:: Task instructions ::
In your output, repeat each entry exactly and include no pictures.

-- Provided records follows --

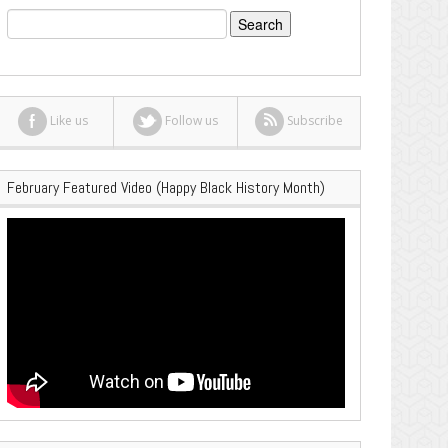
Search
for:
Like us
Follow us
Subscribe
February Featured Video (Happy Black History Month)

-- Provided records concluded --

:: Solution to the problem ::
Search
for:
Like us
Follow us
Subscribe
February Featured Video (Happy Black History Month)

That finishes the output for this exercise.